Boisterous, laugh-out-loud funny, subtly romantic, and unexpectedly anti-war, the film follows 18th-century ne’er-do-well Fanfan (Gérard Philipe), who is about to be forced into marriage by the father of a buxom blonde he was caught canoodling when he is duped into entering the army instead by the local recruiter’s daughter, Adeline (Lollobrigida, dubbed into French by Claire Guibert). After saving the king’s daughter from bandits on the way to the army base, Fanfan believes he is destined to marry the girl, much to the annoyance of Adeline, who herself is being pursued by a weaselly officer. Adventures abound as Fanfan and Adeline slowly come together against a backdrop of betrayals, phony fortunes, dueling swords, a lecherous king, and the end of the Seven Years’ War.
Lollobrigida is, of course, a delight as the feisty but also hopelessly romantic Adeline, her presence popping off the screen like it always did. But I have to admit I was swept away by leading man Gérard Philipe. Dashing, athletic, and oh so charming, Philipe is one of the icons of French cinema, his handsome youthfulness forever frozen in time due to his sudden death from cancer at the age of 36 in 1959. I’ve only just discovered Philipe, but watching him as Fanfan already tells me what a tremendous loss cinema suffered when he passed. We were beyond lucky to have him and Lollobrigida, and I can’t wait to see more of their respective careers.
Note: I could only find a trailer in French without subtitles, but it’s still a very fun video!
Jack Miller, contributor | Gentleman Jim (1942)
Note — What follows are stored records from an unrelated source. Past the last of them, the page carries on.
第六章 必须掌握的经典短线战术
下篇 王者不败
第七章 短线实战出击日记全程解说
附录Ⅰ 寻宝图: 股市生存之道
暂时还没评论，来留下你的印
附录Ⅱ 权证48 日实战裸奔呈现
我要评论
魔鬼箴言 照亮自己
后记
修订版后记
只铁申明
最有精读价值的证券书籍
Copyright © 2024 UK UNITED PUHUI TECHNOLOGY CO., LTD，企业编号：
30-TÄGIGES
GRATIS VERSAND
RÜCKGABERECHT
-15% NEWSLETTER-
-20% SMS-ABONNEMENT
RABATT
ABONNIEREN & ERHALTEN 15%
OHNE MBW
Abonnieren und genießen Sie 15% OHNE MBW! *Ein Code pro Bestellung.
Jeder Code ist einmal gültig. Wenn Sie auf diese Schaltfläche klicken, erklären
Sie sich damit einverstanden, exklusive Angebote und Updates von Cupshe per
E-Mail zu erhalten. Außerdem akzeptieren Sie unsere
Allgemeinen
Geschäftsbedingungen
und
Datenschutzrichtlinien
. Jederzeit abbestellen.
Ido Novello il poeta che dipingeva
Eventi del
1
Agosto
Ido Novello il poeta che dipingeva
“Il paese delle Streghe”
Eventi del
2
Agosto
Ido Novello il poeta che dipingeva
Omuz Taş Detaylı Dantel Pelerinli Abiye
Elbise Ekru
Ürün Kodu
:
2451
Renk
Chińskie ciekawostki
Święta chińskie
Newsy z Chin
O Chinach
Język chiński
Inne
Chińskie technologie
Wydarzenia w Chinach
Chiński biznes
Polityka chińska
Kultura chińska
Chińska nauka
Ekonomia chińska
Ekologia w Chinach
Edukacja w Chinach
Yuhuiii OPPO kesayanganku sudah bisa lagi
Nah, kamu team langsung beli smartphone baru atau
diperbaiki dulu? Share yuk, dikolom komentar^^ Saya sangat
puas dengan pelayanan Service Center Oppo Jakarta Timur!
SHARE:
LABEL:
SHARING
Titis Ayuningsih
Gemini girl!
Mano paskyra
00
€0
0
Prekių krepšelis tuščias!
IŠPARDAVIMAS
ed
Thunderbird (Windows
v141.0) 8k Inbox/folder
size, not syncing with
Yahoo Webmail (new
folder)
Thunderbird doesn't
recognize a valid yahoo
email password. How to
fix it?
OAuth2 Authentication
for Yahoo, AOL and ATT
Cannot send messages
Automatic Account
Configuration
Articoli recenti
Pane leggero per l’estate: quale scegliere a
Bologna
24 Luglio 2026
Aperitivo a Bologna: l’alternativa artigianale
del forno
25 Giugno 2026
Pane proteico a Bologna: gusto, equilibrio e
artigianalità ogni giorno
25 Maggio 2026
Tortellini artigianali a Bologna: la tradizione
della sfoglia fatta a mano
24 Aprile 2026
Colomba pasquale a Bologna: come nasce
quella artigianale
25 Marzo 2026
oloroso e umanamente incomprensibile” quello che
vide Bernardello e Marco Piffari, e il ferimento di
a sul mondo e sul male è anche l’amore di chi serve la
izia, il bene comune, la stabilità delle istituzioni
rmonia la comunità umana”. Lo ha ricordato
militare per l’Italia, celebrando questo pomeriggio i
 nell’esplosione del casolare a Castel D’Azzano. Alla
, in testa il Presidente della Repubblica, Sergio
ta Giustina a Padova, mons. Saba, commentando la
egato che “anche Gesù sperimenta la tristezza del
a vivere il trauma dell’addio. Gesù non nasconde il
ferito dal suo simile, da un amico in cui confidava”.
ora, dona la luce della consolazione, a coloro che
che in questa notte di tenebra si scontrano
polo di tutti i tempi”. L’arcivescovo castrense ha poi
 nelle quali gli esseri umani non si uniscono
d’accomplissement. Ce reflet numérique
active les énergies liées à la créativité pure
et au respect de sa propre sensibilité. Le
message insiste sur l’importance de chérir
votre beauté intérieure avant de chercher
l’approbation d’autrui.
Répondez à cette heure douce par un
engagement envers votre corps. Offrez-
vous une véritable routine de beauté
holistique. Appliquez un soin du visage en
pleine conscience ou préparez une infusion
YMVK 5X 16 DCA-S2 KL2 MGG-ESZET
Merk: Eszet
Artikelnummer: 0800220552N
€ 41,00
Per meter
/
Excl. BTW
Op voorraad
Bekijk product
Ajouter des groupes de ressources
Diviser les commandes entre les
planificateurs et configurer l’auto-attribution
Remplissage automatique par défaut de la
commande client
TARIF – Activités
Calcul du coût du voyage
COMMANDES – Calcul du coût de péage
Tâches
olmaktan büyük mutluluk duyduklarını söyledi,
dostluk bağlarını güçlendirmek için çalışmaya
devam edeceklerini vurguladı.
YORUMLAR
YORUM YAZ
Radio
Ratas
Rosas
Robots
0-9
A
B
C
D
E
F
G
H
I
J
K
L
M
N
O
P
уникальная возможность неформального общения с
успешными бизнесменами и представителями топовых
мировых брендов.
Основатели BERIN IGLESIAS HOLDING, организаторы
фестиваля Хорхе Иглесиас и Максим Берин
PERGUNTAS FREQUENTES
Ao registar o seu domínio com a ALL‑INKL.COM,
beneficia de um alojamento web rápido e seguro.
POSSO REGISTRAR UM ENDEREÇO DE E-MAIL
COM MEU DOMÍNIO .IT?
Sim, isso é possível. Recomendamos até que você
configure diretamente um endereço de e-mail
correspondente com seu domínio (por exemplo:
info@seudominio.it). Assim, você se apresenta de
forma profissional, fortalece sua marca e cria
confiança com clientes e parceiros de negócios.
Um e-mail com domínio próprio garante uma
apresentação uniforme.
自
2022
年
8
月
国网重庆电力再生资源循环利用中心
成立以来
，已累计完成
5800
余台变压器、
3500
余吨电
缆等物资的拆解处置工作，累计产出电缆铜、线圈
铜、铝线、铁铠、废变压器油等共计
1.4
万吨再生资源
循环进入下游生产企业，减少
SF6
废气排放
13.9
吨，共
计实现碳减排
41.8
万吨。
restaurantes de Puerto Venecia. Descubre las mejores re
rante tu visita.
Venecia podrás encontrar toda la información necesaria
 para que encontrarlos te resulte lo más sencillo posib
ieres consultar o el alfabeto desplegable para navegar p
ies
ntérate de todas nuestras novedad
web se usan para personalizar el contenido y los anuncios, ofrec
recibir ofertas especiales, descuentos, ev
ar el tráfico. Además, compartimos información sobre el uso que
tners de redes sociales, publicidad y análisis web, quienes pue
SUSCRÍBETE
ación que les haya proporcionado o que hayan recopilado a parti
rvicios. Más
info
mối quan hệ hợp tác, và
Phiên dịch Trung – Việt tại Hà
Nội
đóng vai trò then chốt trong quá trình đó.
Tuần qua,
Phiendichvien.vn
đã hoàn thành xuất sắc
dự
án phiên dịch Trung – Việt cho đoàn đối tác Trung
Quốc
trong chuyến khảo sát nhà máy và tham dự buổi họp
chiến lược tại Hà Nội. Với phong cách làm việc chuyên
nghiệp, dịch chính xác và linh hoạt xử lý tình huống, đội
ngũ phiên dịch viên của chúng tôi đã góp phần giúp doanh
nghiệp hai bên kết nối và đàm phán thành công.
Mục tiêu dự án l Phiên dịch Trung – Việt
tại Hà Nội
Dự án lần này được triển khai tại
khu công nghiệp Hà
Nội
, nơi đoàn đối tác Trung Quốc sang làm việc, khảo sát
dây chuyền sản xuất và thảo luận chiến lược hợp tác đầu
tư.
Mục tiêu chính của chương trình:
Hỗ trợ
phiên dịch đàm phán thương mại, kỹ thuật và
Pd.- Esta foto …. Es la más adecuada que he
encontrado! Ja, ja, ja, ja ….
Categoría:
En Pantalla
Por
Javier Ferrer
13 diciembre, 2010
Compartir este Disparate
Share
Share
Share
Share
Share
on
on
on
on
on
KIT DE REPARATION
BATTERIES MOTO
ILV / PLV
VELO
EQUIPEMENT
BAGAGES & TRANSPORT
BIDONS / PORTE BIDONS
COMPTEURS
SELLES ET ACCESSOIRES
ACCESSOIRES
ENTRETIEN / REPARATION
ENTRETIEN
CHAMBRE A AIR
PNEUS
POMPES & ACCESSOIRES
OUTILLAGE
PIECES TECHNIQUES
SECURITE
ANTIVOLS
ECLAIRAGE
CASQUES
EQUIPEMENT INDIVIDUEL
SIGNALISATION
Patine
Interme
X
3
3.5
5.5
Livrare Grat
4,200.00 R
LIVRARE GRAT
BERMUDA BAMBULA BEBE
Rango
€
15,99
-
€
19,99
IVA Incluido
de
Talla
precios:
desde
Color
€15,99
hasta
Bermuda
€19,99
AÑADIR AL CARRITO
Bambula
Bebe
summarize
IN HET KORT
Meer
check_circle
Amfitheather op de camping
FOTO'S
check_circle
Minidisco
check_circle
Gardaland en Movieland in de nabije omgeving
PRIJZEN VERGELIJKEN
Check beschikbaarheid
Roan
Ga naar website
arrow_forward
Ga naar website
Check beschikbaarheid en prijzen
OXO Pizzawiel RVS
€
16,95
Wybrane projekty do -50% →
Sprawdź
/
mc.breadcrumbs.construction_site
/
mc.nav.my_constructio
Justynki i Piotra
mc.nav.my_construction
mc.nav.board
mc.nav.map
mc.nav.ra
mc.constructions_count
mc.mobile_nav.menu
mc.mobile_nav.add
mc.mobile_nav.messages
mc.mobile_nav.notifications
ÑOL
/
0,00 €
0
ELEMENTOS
Though his films never enjoyed the distinction of winning an Academy Award, and though they’re seldom revived or discussed in film classes today, Raoul Walsh (1887-1980) is in many ways my ideal filmmaker. A restless innovator whose career — like those of his contemporaries John Ford, King Vidor, and Allan Dwan — began in the silent era and ended in the 1960s, Walsh directed over 100 films, many of which bear his unmistakably genial sensibility and comic spirit. Films like The Bowery (1933) and The Strawberry Blonde (1941) are loud, rowdy, a bit ribald, and, above all, possessed by an almost manic energy and a restless sense of movement.
Between 1941 and 1948, Walsh directed seven films starring the great action-adventure star Errol Flynn. The best known of these are probably They Died with Their Boots On (1941), a biographical film about Colonel George Armstrong Custer, and the war film Objective, Burma! (1945), both of which are masterpieces in my estimation. I think my favorite Walsh film, though, is Gentleman Jim, Walsh’s nostalgic look at real-life boxing star James J. Corbett set in the San Francisco of 1887. This deeply joyous film, which details Corbett’s rise from the working-class Frisco slums to stardom, powerfully recreates the America of the late nineteenth century through its amazing use of deep-focus space — a Walshian trademark. The seeds of Martin Scorsese’s flashy gangster pictures can be seen here in the cockiness and bravado of Walsh’s men and in the won’t-quit, seamless rhythm which the director sustains for the entirety of the piece. Walsh creates a vivid and vibrant storybook world here, amazing in its robust physicality and detail, with characters who one not only identifies with but loves without reservation. As the French critic Jacques Lourcelles once wrote, “With each new viewing [of Gentleman Jim], we remain amazed by the energy that emanates from it, by its vivacity and its miraculous youth.”